Here's a scary thought: the world's most important oil chokepoint is basically empty. Before the recent hostilities, about 60 oil tankers would sail through the Strait of Hormuz every day. Now? The number is hovering near zero. That's the stark reality flagged by Robin Brooks, a Senior Fellow at The Brookings Institution, in a recent analysis.
"Twenty million barrels of oil transit the Straits of Hormuz every day," Brooks wrote. For perspective, that's almost three times Russia's daily exports. The market is already feeling the pinch. The United States Oil Fund LP (USO) surged 9.98% to $105.92 on Friday, and the United States Brent Oil Fund LP (BNO) jumped 8.08%. Brent crude hit around $90 a barrel—its highest since April 2024.
Iran's Survival Playbook: Target Oil
So, what's Iran's game? Brooks argues the calculus is brutally simple. The regime can't match U.S. and Israeli military power head-on, so it's going for the economic jugular. "The Iranian regime is battling for its survival," he wrote. "Its only play is to spike oil prices as much as possible." This comes as the Israel Defense Forces reportedly destroyed an underground bunker beneath Ali Khamenei's leadership compound in Tehran.
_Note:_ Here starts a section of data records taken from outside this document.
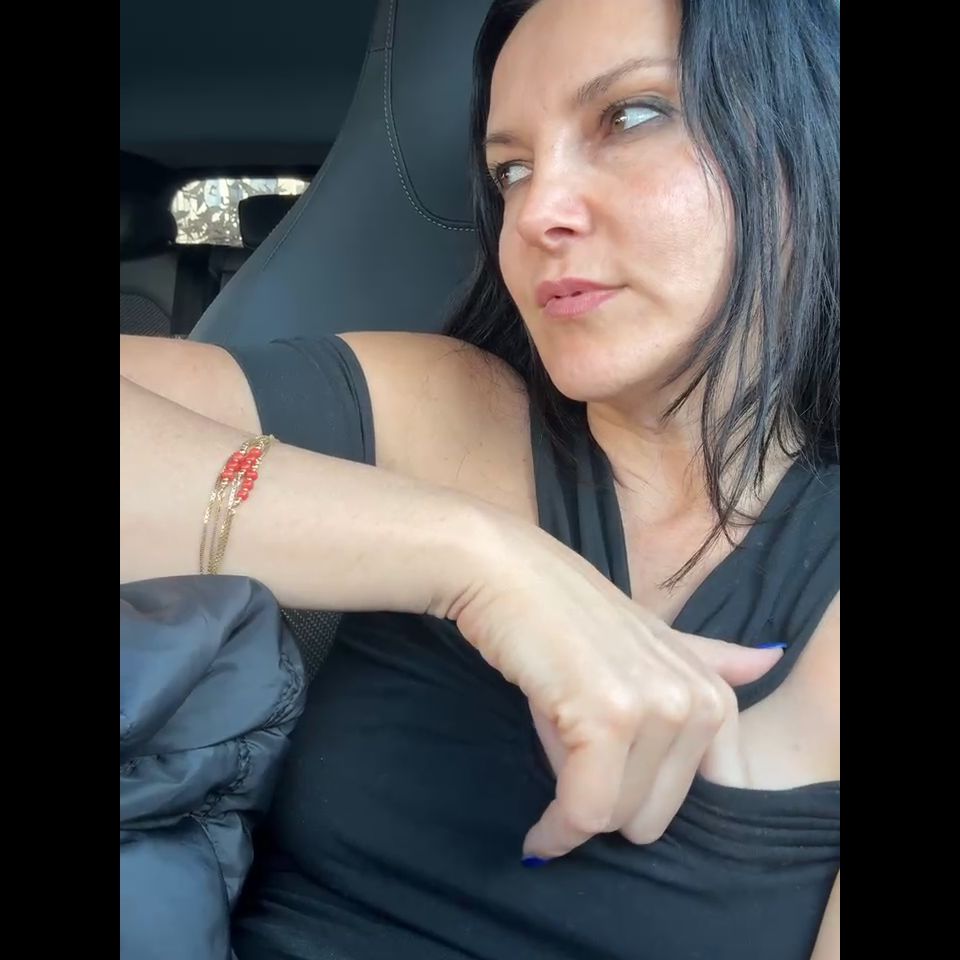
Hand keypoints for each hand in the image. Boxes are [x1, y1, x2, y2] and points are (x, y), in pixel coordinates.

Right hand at [452, 515, 781, 860]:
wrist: (503, 573)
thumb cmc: (565, 614)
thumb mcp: (647, 639)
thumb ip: (707, 658)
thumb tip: (771, 657)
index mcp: (711, 691)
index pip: (706, 796)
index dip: (652, 803)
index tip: (611, 795)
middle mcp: (695, 701)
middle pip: (654, 816)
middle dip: (608, 807)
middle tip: (571, 763)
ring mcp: (655, 707)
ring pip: (618, 817)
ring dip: (576, 813)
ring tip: (552, 768)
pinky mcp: (606, 718)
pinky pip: (586, 811)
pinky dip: (557, 832)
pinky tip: (539, 834)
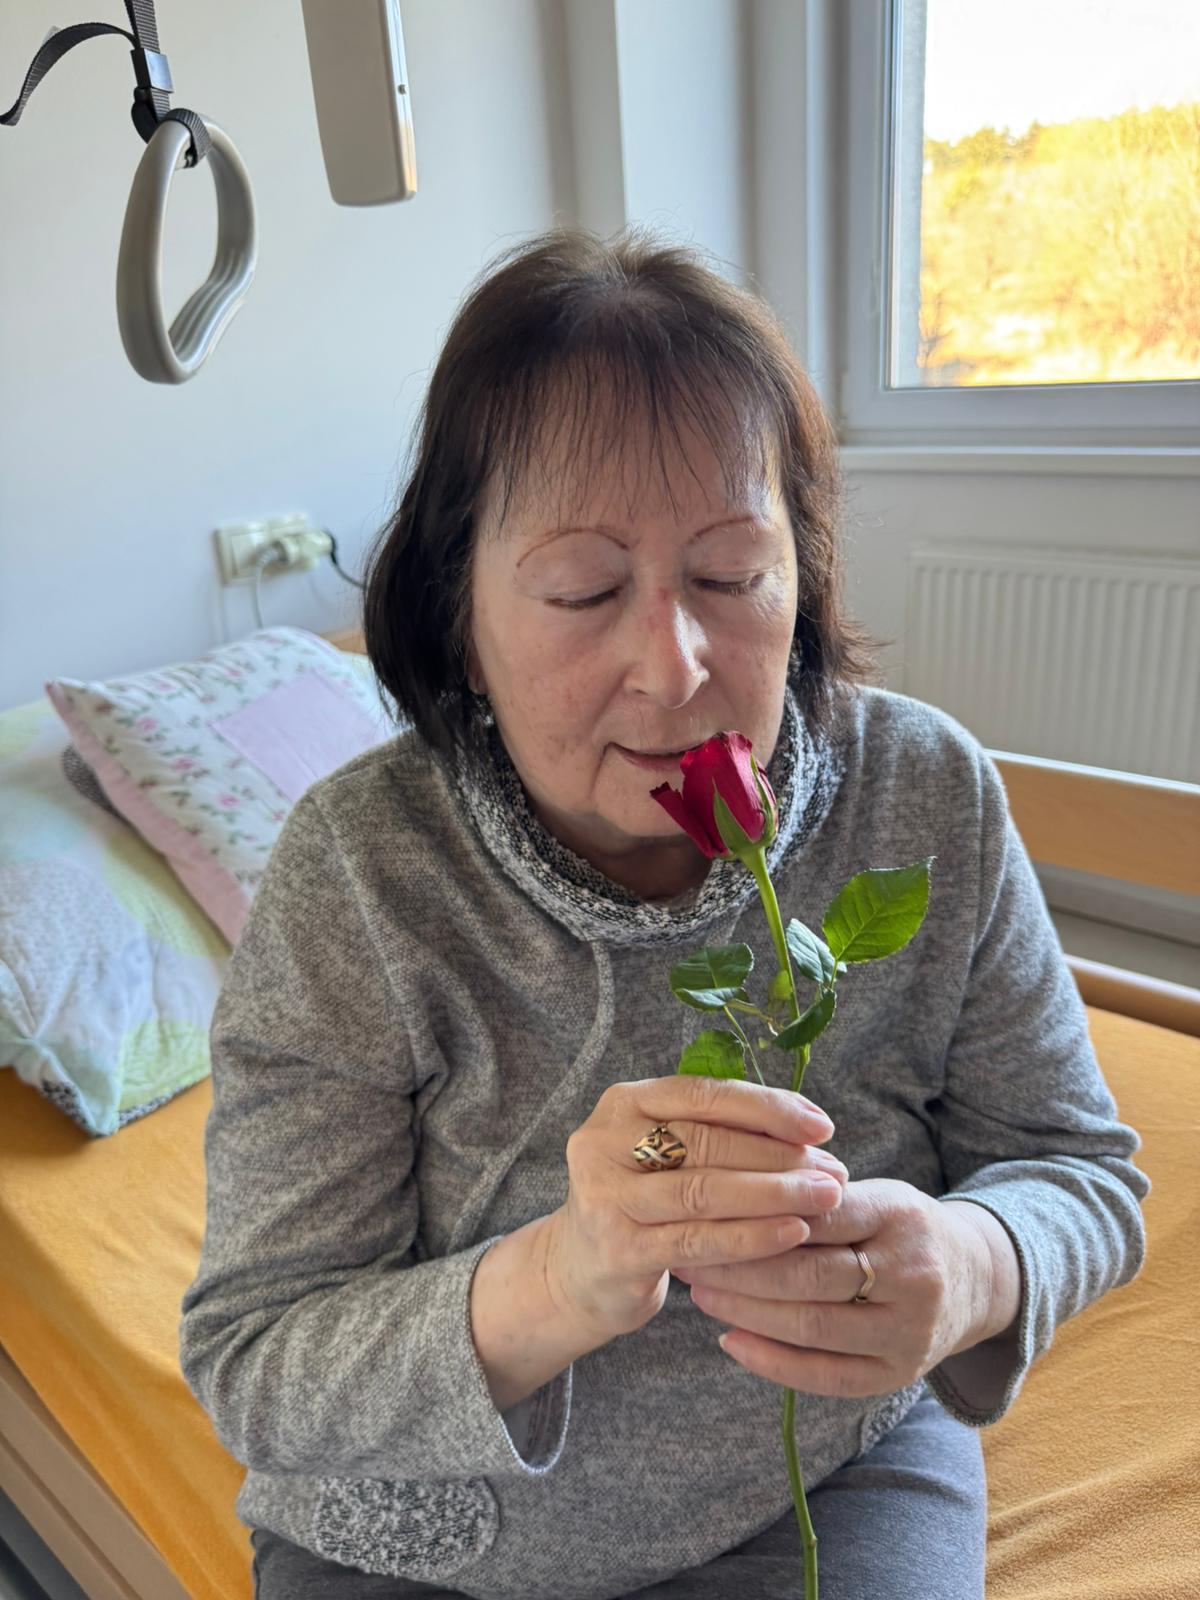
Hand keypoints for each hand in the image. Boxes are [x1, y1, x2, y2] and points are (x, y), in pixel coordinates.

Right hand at [544, 1075, 846, 1341]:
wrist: (580, 1270)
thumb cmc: (644, 1201)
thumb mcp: (666, 1154)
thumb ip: (718, 1132)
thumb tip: (810, 1131)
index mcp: (623, 1102)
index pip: (705, 1093)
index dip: (767, 1107)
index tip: (822, 1125)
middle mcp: (605, 1140)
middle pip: (707, 1141)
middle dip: (780, 1156)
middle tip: (835, 1171)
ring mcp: (606, 1196)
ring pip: (704, 1190)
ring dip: (774, 1193)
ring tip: (825, 1198)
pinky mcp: (618, 1249)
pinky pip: (697, 1240)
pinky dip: (752, 1236)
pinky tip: (794, 1233)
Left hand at [673, 1177, 1008, 1396]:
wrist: (976, 1279)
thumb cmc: (901, 1227)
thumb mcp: (875, 1193)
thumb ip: (816, 1194)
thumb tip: (730, 1189)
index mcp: (902, 1216)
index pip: (819, 1214)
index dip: (758, 1212)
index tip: (705, 1208)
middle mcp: (913, 1276)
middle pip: (810, 1275)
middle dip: (740, 1267)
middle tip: (689, 1254)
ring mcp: (910, 1332)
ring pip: (811, 1326)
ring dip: (745, 1312)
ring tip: (700, 1292)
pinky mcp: (898, 1375)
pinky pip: (826, 1376)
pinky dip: (771, 1362)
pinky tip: (730, 1341)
Brooks notes that promises of U.S. naval escorts don't solve the core problem. Iran can still target pipelines, ports, and other critical oil infrastructure far beyond the strait itself.
The One-Drone Doomsday Scenario
This is where the math gets terrifying. Protecting 60 tankers moving in both directions every single day is a logistical nightmare bordering on impossibility. "All Iran needs to do is to sneak through a couple of drones to blow up one ship," Brooks wrote, "and we're going from what is currently a very serious incident to a massive oil shock."
It's not an abstract fear. Qatar's Energy Minister Saad al-Kaabi told the Financial Times that Gulf exporters would halt production within days if tankers can't pass. The supply chain is that fragile.